(WHAT YOU ARE ASKED TO DO) "assign f3 = x4;" appears in one line of the listing below; retype that line and every later line exactly, stopping at the end, and nothing else.

###

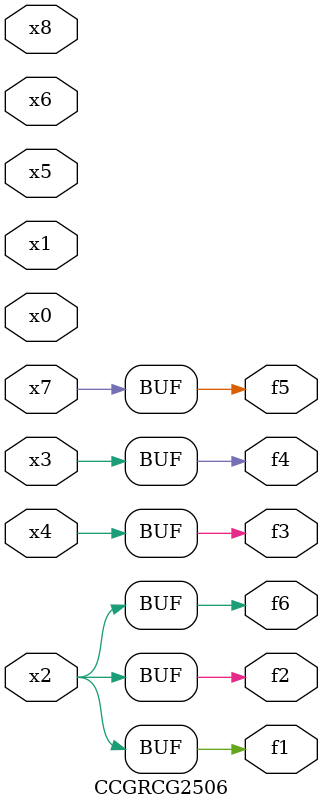
<source format=v>
module CCGRCG2506(
	input x0, x1, x2, x3, x4, x5, x6, x7, x8,
	output f1, f2, f3, f4, f5, f6
);
	assign f1 = x2;
	assign f2 = x2;
	assign f3 = x4;
	assign f4 = x3;
	assign f5 = x7;
	assign f6 = x2;
endmodule

</source>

###

(ANSWER SECTION)
	assign f3 = x4;
	assign f4 = x3;
	assign f5 = x7;
	assign f6 = x2;
endmodule

</source>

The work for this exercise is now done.